An ethics complaint filed Friday alleged candidate Terry McAuliffe accepted a $350,000 donation from a foreign entity linked to an overseas money laundering investigation.
The National Legal and Policy Center is requesting the Federal Election Commission (FEC) investigate whether McAuliffe broke federal law by “accepting political donations from foreign nationals,” the Washington Free Beacon first reported.
“Terry McAuliffe has a history of accepting foreign contributions. The FEC must fully investigate these serious charges that he accepted $350,000 in illegal foreign contributions for his current campaign,” said Paul Kamenar, an attorney representing the National Legal and Policy Center.
In the United States, political candidates may not accept funds from foreign nations and entities. However, if foreign funds are donated by a U.S.-based subsidiary that is run by American leadership, donations can be finagled. Such a workaround “can be a murky legal distinction,” the Free Beacon reported.
LycaTel LLC, an entity owned by a Sri Lankan-British national, reportedly donated $350,000 in July to McAuliffe. The Free Beacon reported the entity is a subsidiary of the owner of a “U.K.-based telecom conglomerate, which boasts a complicated web of offshore businesses and has been the subject of tax-fraud and money-laundering charges in France.”
Allirajah Subaskaran, the reported mastermind of the web of entities, also reportedly owns additional companies in other sectors, which have come under scrutiny in France for alleged unpaid taxes. During the French investigation, French officials arrested “19 people suspected of being involved in a money-laundering system implicating Lycamobile and Lycamobile Services,” French prosecutors stated.
Activity linked to the alleged fraud was reportedly photographed in the United Kingdom. The reported images indicate weekly toted bags of cash that could be worth up to $1,000,000. All parties have denied wrongdoing.
Request for comment on the ethics complaint was ignored by McAuliffe’s campaign.
The ethics complaint comes as McAuliffe’s campaign is reeling from the tiki torch stunt on Friday. Images of the hoax reveal five people, including at least one Democrat operative, held tiki torches in front of candidate Youngkin’s campaign bus to remind “Virginians what happened in Charlottesville four years ago,” the Lincoln Project said, admitting to producing the scene.
The stunt was intended to link Youngkin’s campaign with President Donald Trump. The Lincoln Project’s statement harkened back to Charlottesville, suggesting Trump called neo-Nazis in Charlottesville “very fine people.”

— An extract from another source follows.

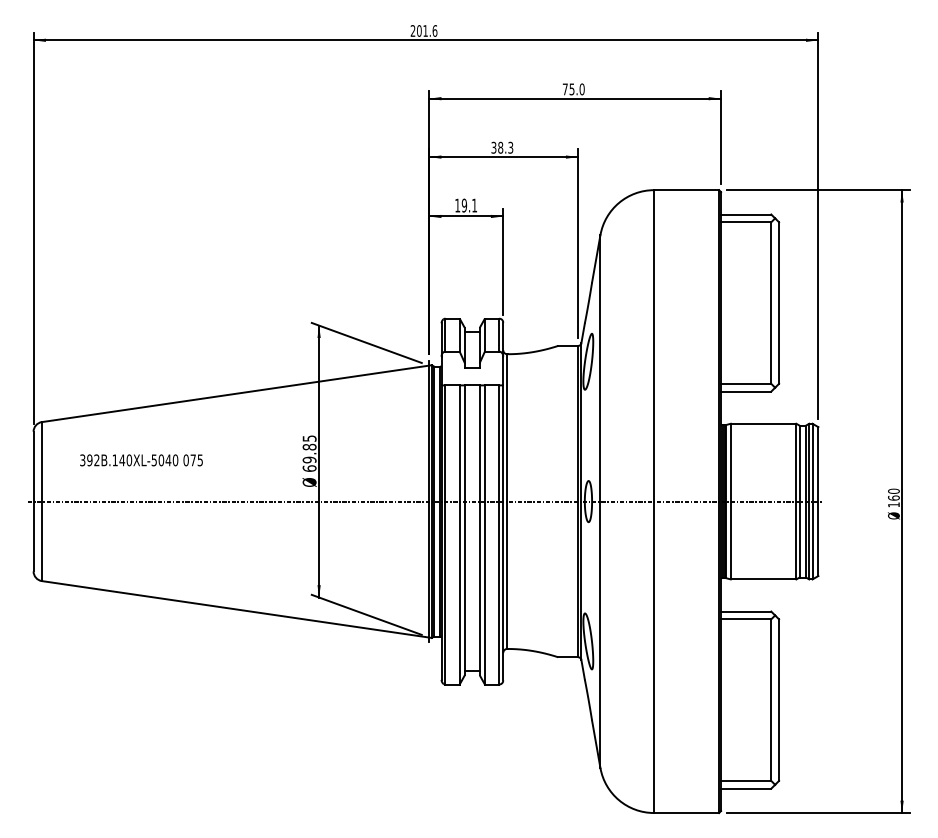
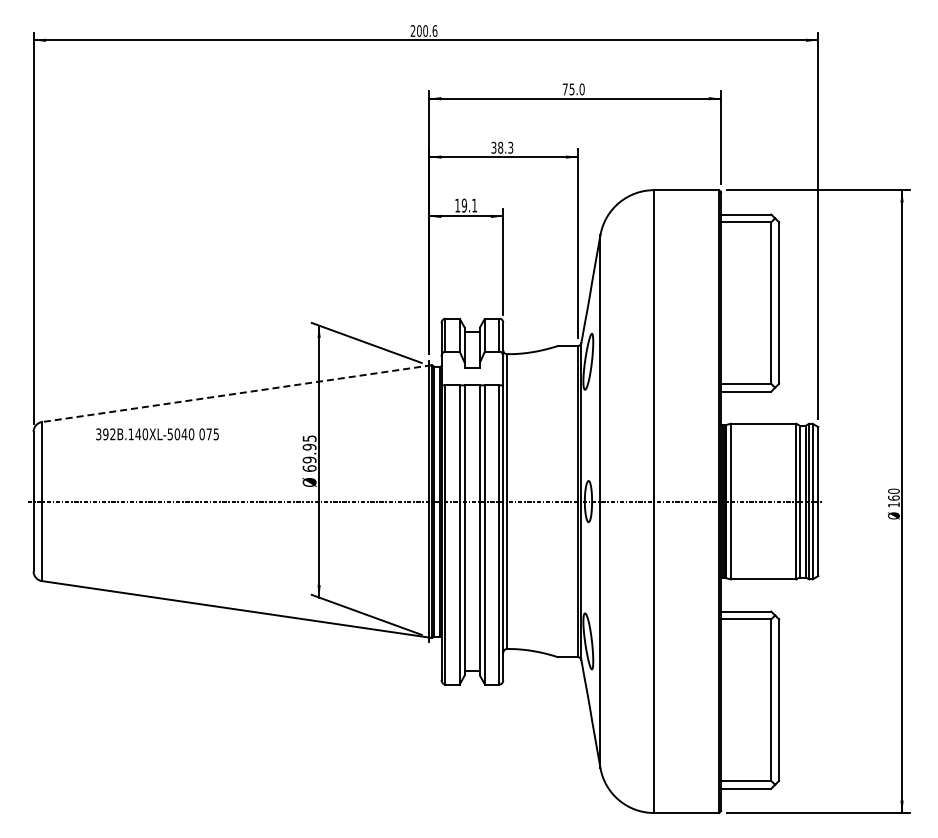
text at (425, 30): 201.6 -> 200.6
line at (236, 393): solid -> dashed
text at (309, 446): 69.85 -> 69.95
text at (141, 460) position: (141, 460) -> (157, 434)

But the Lincoln Project took former President Trump’s comments out of context. A transcript of Trump’s words revealed the president said, “You had some very bad people in that group, but you also had people that were very fine people, on both sides.”
The failed stunt was exacerbated by McAuliffe’s communications director being forced to apologize for bigoted tweets on Friday.

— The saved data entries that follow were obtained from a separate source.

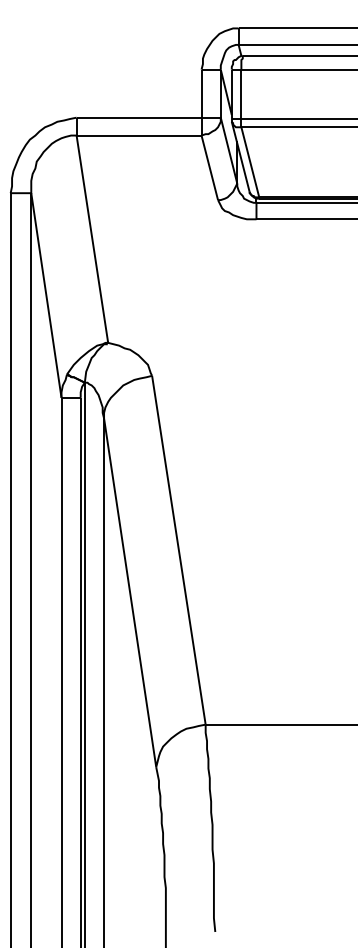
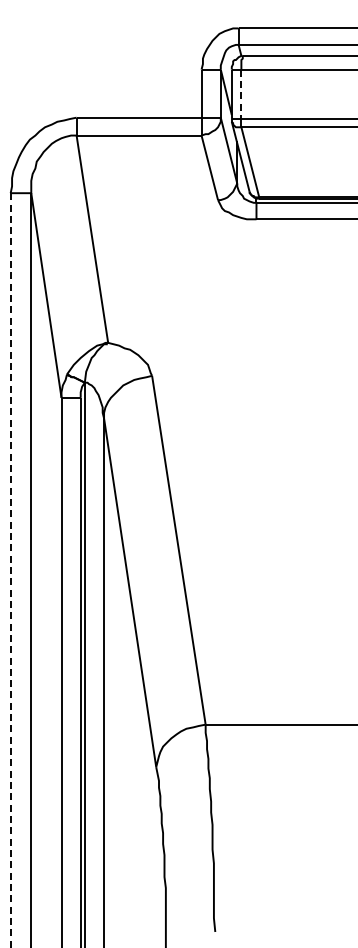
line at (241, 94): solid -> dashed
line at (10, 571): solid -> dashed
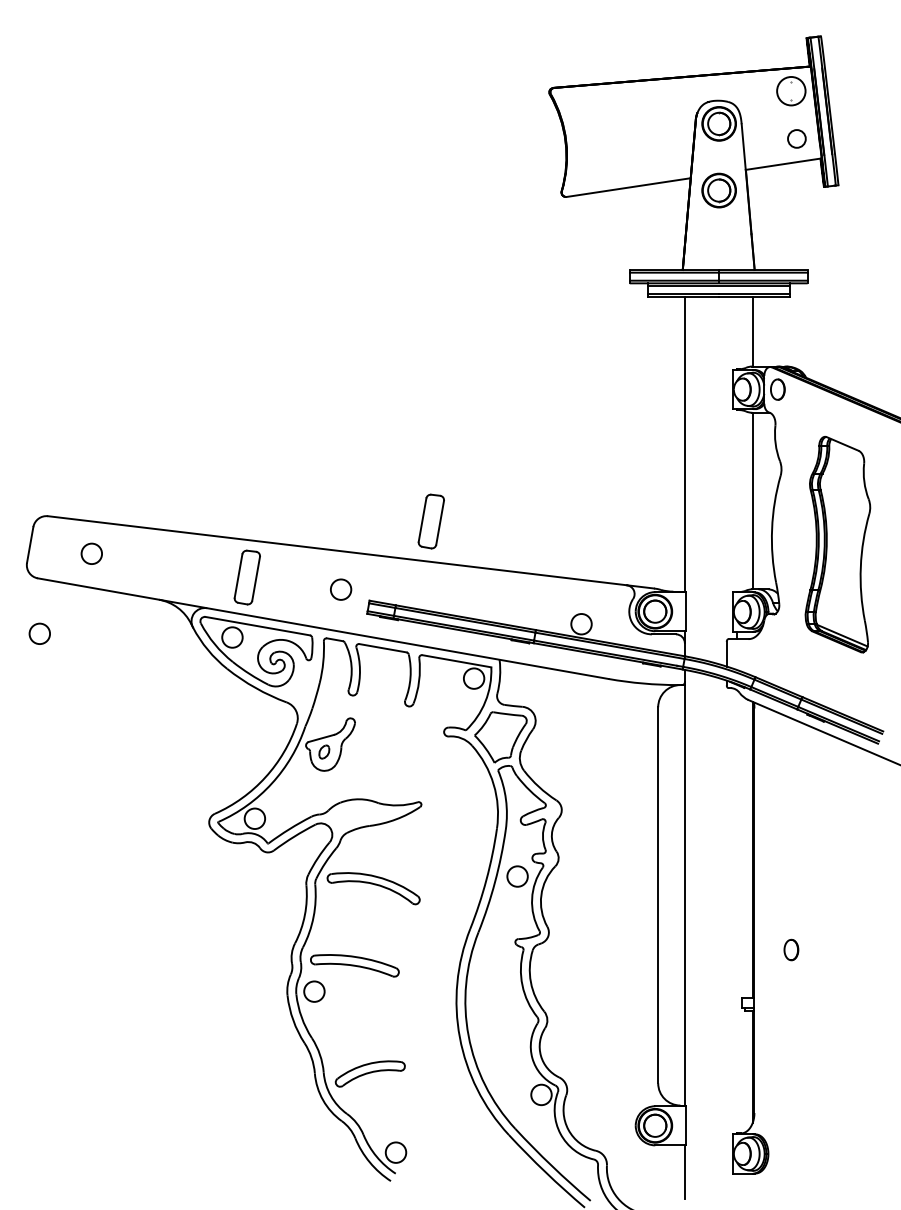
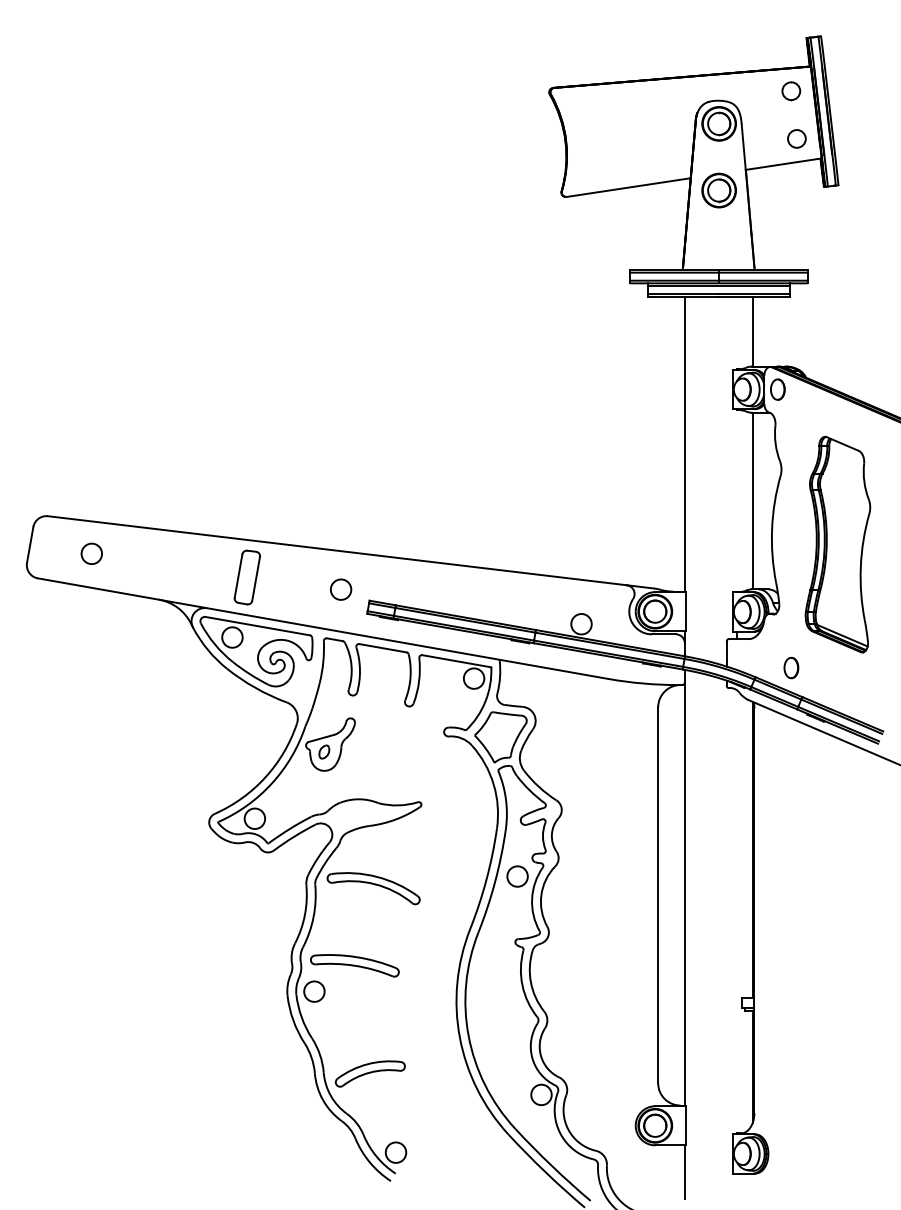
circle at (791, 91) diameter: 28 px -> 18 px
part at (430, 521): present -> none
circle at (39, 633): present -> none
part at (791, 949) position: (791, 949) -> (791, 667)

“I want to profoundly apologize and use this as a moment to grow and learn from my mistakes,” Renzo Olivari told Breitbart News. “When I was in high school student, I tweeted things that were clearly unacceptable. I am ashamed and I profoundly regret what I tweeted.”
Screen captures of the tweets show Olivari’s alleged tweets, “#TweetLikeAGuy going out with da nigguhs,” and “#ThingsBlackFolksNeverThrowAway broken lamps.”
On Breitbart News Saturday, Youngkin spoke about McAuliffe’s sinking campaign. “These [are] political tricks that are just divisive and beyond pale have no place in Virginia or any politics, and Terry McAuliffe is showing his true true colors, and people are rejecting it,” he said.
“Virginians are absolutely rejecting this partisan, divisive politics that’s been the trademark of Terry McAuliffe’s 43-year political career. I mean, he’s the Godfather of [the] modern day progressive Democratic Party, and he’s seeing it all fail,” Youngkin added. “He’s seeing it crash down on him because Virginians are rejecting it.”